What the exercise asks>
Select all lines in the records that include "aspects".

[Opening Exercise input section]

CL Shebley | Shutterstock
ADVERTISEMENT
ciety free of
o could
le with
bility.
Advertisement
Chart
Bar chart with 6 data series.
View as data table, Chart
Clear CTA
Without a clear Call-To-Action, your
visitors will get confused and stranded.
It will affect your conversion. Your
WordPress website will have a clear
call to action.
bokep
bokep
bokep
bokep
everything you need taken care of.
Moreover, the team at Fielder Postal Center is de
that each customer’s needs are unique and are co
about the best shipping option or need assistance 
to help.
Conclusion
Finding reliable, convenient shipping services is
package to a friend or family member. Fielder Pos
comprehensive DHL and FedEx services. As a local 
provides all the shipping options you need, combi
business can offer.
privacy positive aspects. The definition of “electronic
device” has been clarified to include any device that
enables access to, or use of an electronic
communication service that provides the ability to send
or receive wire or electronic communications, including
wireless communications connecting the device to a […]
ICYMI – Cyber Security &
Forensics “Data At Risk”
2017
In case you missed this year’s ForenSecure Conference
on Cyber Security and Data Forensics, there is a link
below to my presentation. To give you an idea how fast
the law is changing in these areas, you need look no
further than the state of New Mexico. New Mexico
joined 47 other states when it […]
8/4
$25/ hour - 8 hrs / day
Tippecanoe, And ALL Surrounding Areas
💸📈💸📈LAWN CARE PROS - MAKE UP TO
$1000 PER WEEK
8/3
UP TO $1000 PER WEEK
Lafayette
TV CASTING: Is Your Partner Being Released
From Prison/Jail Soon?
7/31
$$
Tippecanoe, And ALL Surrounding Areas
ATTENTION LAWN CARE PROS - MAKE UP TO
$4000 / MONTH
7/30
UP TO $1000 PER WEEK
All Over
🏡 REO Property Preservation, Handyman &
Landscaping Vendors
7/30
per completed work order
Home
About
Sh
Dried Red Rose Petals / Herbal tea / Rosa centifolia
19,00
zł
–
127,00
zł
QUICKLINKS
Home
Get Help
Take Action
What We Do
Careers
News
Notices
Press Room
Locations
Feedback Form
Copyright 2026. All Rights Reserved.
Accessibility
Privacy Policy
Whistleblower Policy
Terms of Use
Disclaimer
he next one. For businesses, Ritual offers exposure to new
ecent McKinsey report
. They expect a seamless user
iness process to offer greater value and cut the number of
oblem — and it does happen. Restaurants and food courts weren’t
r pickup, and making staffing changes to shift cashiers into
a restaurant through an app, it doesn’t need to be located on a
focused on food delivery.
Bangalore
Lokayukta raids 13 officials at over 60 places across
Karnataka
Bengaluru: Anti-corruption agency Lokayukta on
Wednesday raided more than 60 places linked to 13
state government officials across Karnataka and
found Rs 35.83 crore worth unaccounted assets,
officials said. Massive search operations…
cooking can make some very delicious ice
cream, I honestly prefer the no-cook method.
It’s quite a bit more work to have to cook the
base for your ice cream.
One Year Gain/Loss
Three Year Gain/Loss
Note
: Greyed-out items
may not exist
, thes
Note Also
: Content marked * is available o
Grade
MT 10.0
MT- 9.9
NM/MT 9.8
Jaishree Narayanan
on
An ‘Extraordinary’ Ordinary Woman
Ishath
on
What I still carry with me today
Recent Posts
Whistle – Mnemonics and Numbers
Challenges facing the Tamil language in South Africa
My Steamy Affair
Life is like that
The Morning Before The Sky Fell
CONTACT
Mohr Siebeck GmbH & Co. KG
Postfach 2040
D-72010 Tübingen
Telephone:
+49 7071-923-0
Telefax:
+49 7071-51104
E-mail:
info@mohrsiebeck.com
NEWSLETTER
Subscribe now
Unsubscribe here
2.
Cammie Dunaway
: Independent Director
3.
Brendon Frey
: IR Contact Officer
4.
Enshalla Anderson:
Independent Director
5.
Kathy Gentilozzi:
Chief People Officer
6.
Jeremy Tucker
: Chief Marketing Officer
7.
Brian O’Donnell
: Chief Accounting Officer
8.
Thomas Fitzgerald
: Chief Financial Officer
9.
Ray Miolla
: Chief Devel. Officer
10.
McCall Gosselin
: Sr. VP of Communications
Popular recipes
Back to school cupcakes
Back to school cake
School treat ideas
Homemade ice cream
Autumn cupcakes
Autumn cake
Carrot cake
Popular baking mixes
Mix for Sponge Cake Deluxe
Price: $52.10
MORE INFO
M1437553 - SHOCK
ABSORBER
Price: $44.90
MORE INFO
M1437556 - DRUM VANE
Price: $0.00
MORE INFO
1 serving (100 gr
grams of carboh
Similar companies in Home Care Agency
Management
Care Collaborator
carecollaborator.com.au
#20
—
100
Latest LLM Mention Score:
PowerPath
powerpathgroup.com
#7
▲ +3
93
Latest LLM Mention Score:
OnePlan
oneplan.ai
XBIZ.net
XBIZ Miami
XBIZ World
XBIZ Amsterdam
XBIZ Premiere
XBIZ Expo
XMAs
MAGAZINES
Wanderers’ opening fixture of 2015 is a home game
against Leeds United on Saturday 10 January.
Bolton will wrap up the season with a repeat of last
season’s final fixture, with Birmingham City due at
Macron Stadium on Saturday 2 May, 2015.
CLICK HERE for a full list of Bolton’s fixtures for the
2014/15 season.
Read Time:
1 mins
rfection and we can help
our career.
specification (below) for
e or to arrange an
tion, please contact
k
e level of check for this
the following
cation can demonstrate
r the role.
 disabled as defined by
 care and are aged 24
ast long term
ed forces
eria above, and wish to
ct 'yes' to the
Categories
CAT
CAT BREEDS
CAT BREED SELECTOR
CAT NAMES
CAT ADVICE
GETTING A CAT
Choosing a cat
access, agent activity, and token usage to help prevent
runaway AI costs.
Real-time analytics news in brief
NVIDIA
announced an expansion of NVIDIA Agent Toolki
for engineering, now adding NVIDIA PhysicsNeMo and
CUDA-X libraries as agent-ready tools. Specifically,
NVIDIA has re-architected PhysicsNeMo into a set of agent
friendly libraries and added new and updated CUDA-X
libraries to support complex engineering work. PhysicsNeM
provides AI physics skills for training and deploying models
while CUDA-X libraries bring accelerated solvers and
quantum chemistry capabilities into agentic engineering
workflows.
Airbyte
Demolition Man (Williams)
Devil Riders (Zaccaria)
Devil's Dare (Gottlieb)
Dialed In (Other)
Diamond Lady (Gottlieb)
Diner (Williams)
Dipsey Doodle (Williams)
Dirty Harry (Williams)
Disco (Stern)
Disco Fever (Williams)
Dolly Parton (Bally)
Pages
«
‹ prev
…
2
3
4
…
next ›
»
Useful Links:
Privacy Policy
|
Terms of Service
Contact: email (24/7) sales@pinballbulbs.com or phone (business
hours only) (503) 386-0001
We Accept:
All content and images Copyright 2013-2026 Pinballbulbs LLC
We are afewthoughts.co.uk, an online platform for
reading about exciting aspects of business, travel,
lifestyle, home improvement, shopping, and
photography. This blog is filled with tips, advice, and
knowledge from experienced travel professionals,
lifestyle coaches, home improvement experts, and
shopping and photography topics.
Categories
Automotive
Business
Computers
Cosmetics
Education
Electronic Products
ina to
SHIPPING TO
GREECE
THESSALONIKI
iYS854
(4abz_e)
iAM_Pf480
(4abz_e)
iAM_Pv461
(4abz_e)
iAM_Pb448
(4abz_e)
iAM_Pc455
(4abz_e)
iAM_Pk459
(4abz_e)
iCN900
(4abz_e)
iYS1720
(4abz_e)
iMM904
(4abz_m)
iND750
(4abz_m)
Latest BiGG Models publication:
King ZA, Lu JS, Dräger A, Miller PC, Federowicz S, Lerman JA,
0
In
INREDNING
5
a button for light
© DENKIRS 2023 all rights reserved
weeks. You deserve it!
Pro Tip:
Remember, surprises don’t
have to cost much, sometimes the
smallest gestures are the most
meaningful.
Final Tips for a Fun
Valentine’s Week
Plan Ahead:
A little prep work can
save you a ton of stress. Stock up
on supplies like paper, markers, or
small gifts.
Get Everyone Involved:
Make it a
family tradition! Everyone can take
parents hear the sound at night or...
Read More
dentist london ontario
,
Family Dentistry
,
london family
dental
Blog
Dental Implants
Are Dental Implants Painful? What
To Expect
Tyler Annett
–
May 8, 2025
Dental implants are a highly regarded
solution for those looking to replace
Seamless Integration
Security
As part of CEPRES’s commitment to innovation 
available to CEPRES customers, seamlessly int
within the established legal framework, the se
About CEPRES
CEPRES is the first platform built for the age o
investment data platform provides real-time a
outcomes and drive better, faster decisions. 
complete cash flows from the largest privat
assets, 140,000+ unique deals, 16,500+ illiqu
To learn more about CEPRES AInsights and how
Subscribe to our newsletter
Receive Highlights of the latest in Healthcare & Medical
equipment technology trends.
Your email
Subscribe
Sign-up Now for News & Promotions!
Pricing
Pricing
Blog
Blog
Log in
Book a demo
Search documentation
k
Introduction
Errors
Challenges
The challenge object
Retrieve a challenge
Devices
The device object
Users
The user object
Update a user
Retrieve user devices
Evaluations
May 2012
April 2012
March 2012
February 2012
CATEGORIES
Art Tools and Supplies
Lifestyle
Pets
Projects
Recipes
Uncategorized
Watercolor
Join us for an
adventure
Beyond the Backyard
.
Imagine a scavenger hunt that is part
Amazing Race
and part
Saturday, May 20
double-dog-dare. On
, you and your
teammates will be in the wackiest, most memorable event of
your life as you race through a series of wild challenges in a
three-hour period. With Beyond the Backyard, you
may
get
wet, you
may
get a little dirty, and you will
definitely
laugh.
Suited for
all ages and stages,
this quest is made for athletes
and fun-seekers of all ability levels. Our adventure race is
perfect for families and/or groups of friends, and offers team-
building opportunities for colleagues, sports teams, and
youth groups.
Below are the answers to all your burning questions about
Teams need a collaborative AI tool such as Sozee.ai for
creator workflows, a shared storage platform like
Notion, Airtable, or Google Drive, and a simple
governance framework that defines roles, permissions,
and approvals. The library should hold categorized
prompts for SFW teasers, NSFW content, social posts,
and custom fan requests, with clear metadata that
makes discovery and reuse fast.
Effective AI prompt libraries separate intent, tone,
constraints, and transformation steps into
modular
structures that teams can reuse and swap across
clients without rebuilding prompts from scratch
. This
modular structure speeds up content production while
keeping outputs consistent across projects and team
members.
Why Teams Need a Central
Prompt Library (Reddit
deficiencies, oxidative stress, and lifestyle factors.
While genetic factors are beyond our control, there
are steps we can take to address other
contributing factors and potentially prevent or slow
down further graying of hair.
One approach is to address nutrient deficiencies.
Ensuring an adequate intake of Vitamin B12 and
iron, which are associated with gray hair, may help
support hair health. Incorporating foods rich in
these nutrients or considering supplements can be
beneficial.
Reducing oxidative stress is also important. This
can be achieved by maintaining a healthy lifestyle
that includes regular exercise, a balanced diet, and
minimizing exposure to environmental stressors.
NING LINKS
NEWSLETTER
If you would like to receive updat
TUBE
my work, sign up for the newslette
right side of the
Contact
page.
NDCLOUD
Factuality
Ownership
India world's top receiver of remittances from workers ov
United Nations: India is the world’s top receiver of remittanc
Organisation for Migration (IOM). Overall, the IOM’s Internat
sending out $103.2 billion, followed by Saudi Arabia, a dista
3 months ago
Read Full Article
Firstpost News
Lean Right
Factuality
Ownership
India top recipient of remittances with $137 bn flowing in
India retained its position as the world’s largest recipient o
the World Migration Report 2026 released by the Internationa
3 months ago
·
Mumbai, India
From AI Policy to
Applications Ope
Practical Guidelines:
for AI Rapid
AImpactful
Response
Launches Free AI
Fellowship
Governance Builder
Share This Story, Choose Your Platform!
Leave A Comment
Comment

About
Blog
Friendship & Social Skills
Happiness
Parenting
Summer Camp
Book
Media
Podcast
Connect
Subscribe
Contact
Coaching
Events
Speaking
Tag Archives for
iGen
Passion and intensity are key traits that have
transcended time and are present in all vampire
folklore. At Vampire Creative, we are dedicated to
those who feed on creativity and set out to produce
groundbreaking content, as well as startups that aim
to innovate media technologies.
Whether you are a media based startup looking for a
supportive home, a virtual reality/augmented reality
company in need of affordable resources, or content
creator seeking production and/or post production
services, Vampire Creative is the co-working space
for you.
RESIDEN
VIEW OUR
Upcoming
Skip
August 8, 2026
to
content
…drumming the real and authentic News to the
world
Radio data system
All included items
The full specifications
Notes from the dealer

[Closing Exercise input section]

Response box>
privacy positive aspects. The definition of “electronic
reading about exciting aspects of business, travel,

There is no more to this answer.